Catalonia approaches 10 million inhabitants with Parliament seats frozen at 135

Sustained demographic growth, driven by the foreign population, intensifies the debate on territorial imbalance in the Chamber.

A generic view of the empty Catalan Parliament chamber, showing seats and a podium.
IA

A generic view of the empty Catalan Parliament chamber, showing seats and a podium.

The sustained population growth in Catalonia, which will place it close to 10 million inhabitants in the coming years, is not reflected in the Parliament, which maintains the 135 deputies fixed in 1979.

This demographic increase, mainly driven by the arrival of the foreign population, modifies the social structure and conditions the agenda of the Government. Despite this, experts rule out that representation is insufficient in quantitative terms, comparing it with other major European parliaments.

"According to comparative logic, it is not necessary to increase the seats. We are well represented if we look at other major parliaments in the world."

Oriol Bartomeus · Political scientist and director of the Institute of Political and Social Sciences
The main issue, according to political scientists, is not the total volume but the territorial architecture. The current distribution, set more than four decades ago, causes a major imbalance: a deputy in provinces like Lleida costs less than half that in Barcelona, altering proportionality.
Increasing the number of deputies is considered politically unviable due to strong citizen disaffection and institutional cost.
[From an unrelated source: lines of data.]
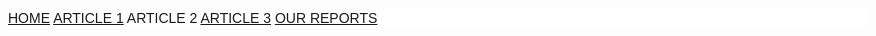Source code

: <html>
<head>

<title>article2</title>
<meta name="viewport" content="width=device-width, initial-scale=1">
<style>
body {
  margin: 0;
  font-family: Arial, Helvetica, sans-serif;
}

.topnav {
  overflow: hidden;
  background-color: #353535;
}

.topnav a {
  float: left;
  color: #fff;
  text-align: center;
  padding: 14px 16px;
  text-decoration: none;
  font-size: 17px;
  font-family:'Gill Sans', 'Gill Sans MT', Calibri, 'Trebuchet MS', sans-serif
}

.topnav a:hover {
  background-color: #ddd;
  color: black;
}


</style>
</head>

<body>

<div class="topnav">
  <a href="https://elenamaurizzi.github.io/home/" href="#home">HOME</a>
  <a href="https://elenamaurizzi.github.io/articolo1prova/">ARTICLE 1</a>
  <a class="active">ARTICLE 2</a>
  <a href="https://elenamaurizzi.github.io/article3prova/">ARTICLE 3</a>
  <a href="https://elenamaurizzi.github.io/report/">OUR REPORTS</a>
</div>

<meta name="viewport" content="width=device-width, initial-scale=1">
<style>

.showcase {
  position: relative;
  text-align: center;
  color: rgb(0, 0, 0);
}

.showcase img {
    opacity: 1;
}
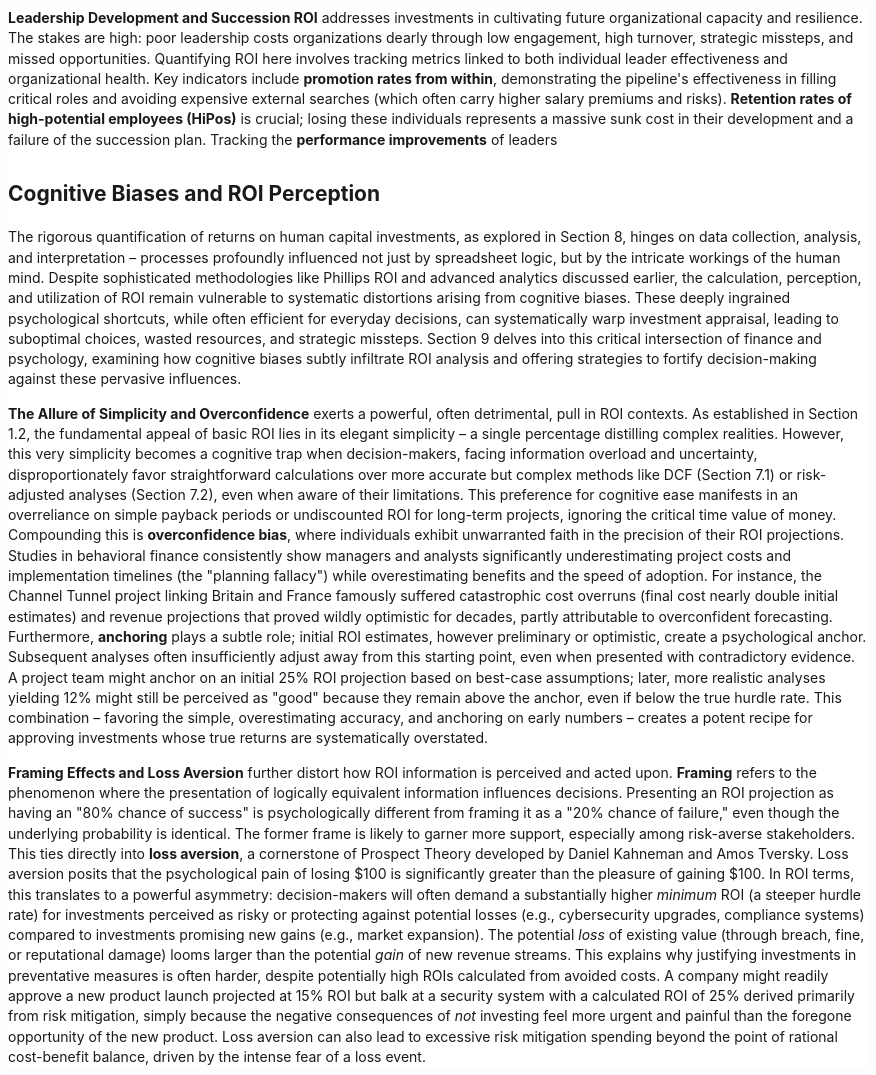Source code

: **Leadership Development and Succession ROI** addresses investments in cultivating future organizational capacity and resilience. The stakes are high: poor leadership costs organizations dearly through low engagement, high turnover, strategic missteps, and missed opportunities. Quantifying ROI here involves tracking metrics linked to both individual leader effectiveness and organizational health. Key indicators include **promotion rates from within**, demonstrating the pipeline's effectiveness in filling critical roles and avoiding expensive external searches (which often carry higher salary premiums and risks). **Retention rates of high-potential employees (HiPos)** is crucial; losing these individuals represents a massive sunk cost in their development and a failure of the succession plan. Tracking the **performance improvements** of leaders

## Cognitive Biases and ROI Perception

The rigorous quantification of returns on human capital investments, as explored in Section 8, hinges on data collection, analysis, and interpretation – processes profoundly influenced not just by spreadsheet logic, but by the intricate workings of the human mind. Despite sophisticated methodologies like Phillips ROI and advanced analytics discussed earlier, the calculation, perception, and utilization of ROI remain vulnerable to systematic distortions arising from cognitive biases. These deeply ingrained psychological shortcuts, while often efficient for everyday decisions, can systematically warp investment appraisal, leading to suboptimal choices, wasted resources, and strategic missteps. Section 9 delves into this critical intersection of finance and psychology, examining how cognitive biases subtly infiltrate ROI analysis and offering strategies to fortify decision-making against these pervasive influences.

**The Allure of Simplicity and Overconfidence** exerts a powerful, often detrimental, pull in ROI contexts. As established in Section 1.2, the fundamental appeal of basic ROI lies in its elegant simplicity – a single percentage distilling complex realities. However, this very simplicity becomes a cognitive trap when decision-makers, facing information overload and uncertainty, disproportionately favor straightforward calculations over more accurate but complex methods like DCF (Section 7.1) or risk-adjusted analyses (Section 7.2), even when aware of their limitations. This preference for cognitive ease manifests in an overreliance on simple payback periods or undiscounted ROI for long-term projects, ignoring the critical time value of money. Compounding this is **overconfidence bias**, where individuals exhibit unwarranted faith in the precision of their ROI projections. Studies in behavioral finance consistently show managers and analysts significantly underestimating project costs and implementation timelines (the "planning fallacy") while overestimating benefits and the speed of adoption. For instance, the Channel Tunnel project linking Britain and France famously suffered catastrophic cost overruns (final cost nearly double initial estimates) and revenue projections that proved wildly optimistic for decades, partly attributable to overconfident forecasting. Furthermore, **anchoring** plays a subtle role; initial ROI estimates, however preliminary or optimistic, create a psychological anchor. Subsequent analyses often insufficiently adjust away from this starting point, even when presented with contradictory evidence. A project team might anchor on an initial 25% ROI projection based on best-case assumptions; later, more realistic analyses yielding 12% might still be perceived as "good" because they remain above the anchor, even if below the true hurdle rate. This combination – favoring the simple, overestimating accuracy, and anchoring on early numbers – creates a potent recipe for approving investments whose true returns are systematically overstated.

**Framing Effects and Loss Aversion** further distort how ROI information is perceived and acted upon. **Framing** refers to the phenomenon where the presentation of logically equivalent information influences decisions. Presenting an ROI projection as having an "80% chance of success" is psychologically different from framing it as a "20% chance of failure," even though the underlying probability is identical. The former frame is likely to garner more support, especially among risk-averse stakeholders. This ties directly into **loss aversion**, a cornerstone of Prospect Theory developed by Daniel Kahneman and Amos Tversky. Loss aversion posits that the psychological pain of losing $100 is significantly greater than the pleasure of gaining $100. In ROI terms, this translates to a powerful asymmetry: decision-makers will often demand a substantially higher *minimum* ROI (a steeper hurdle rate) for investments perceived as risky or protecting against potential losses (e.g., cybersecurity upgrades, compliance systems) compared to investments promising new gains (e.g., market expansion). The potential *loss* of existing value (through breach, fine, or reputational damage) looms larger than the potential *gain* of new revenue streams. This explains why justifying investments in preventative measures is often harder, despite potentially high ROIs calculated from avoided costs. A company might readily approve a new product launch projected at 15% ROI but balk at a security system with a calculated ROI of 25% derived primarily from risk mitigation, simply because the negative consequences of *not* investing feel more urgent and painful than the foregone opportunity of the new product. Loss aversion can also lead to excessive risk mitigation spending beyond the point of rational cost-benefit balance, driven by the intense fear of a loss event.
The underlying problem is that Catalonia is the only autonomous community lacking its own electoral law, the tool that would allow the distribution of seats to be modified.
The figure of 135 parliamentarians comes from a transitional provision of the Statute of 1979, resulting from a political pact conditioned by the weight of Convergència i Unió (CiU), which was able to block any subsequent reform that altered the territorial balance, a situation that remains today.